Тремя годами позже, когда Маргарет потеряла всякую надежду, не зная даже, жив ли он или ушел в мир иной, было объявлено о ее помолвке с лордом Брори. Лорд Брори ей нравился. С годами она даже полюбила мужа. Он был таким обходительным, таким добрым и внимательным человеком. Но то была совсем другая любовь, совершенно не похожая на чувство, которое она испытывала к Стивену. Более того, она знала, что это чувство живо до сих пор и в глубине души она по-прежнему любит Стивена.

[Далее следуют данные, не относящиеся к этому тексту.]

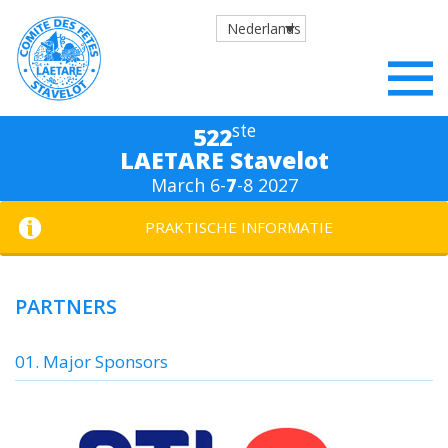
Nederlands
ste
522
LAETARE Stavelot
March 6-
7
-8 2027
PRAKTISCHE INFORMATIE
PARTNERS
01. Major Sponsors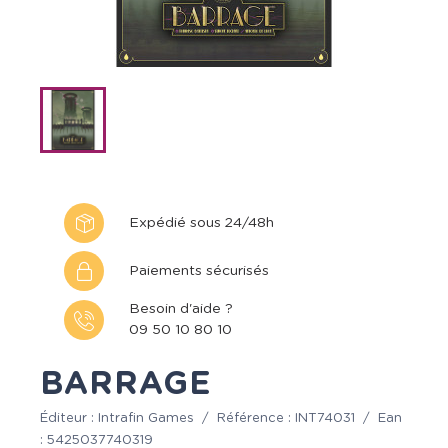
Expédié sous 24/48h
Paiements sécurisés
Besoin d'aide ?
09 50 10 80 10
BARRAGE
Éditeur :
Intrafin Games
/
Référence :
INT74031
/
Ean
:
5425037740319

У Маргарет не было оснований жалеть о тех годах, что она провела в Грейстоунзе в качестве леди Брори и хозяйки огромного дома. Она была счастлива и делала счастливыми всех, кто был рядом с ней. Муж обожал ее, а рождение сына и вовсе сблизило их, связав еще более крепкими и неразрывными узами. А каким счастьем для Маргарет было знать, что ее родители снова обрели относительный достаток. Они даже смогли привести в порядок свой деревенский дом и вернуть кое-что из утраченной обстановки в гостиную, а на обеденном столе снова появилось фамильное серебро. Отец всегда с такой радостью навещал их в имении, особенно зимой, в разгар сезона охоты. И мама будто помолодела и даже немного поправилась, а с ее лица сбежало выражение постоянной озабоченности и тревоги за благополучие семьи. Маргарет была счастлива, что сделала жизнь матери более комфортной и спокойной хотя бы к старости. Она могла отправить мать за границу, особенно в пору сырой и промозглой английской зимы. Последние годы жизни ее мать провела в окружении внимательных и квалифицированных сиделок, которых Маргарет наняла, чтобы те смогли облегчить участь больной.

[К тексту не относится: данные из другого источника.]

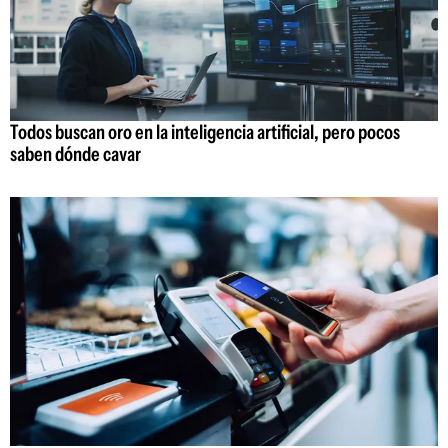
Todos buscan oro en la inteligencia artificial, pero pocos
saben dónde cavar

— Да, — не раз говорила потом Маргарет, — в Грейстоунзе я была счастлива!
И только осенью, когда Бредон-Хилл горел на солнце багрянцем и пурпуром осенней листвы, или весной, когда все его склоны расцвечивались ковром из желтых нарциссов, на нее вдруг накатывала тоска, и она снова чувствовала себя страшно одинокой и потерянной. И тогда она отправлялась бродить в поля и леса и бродила там одна до полного изнеможения, до тех пор, пока не оставалось сил ни на какие мысли и воспоминания.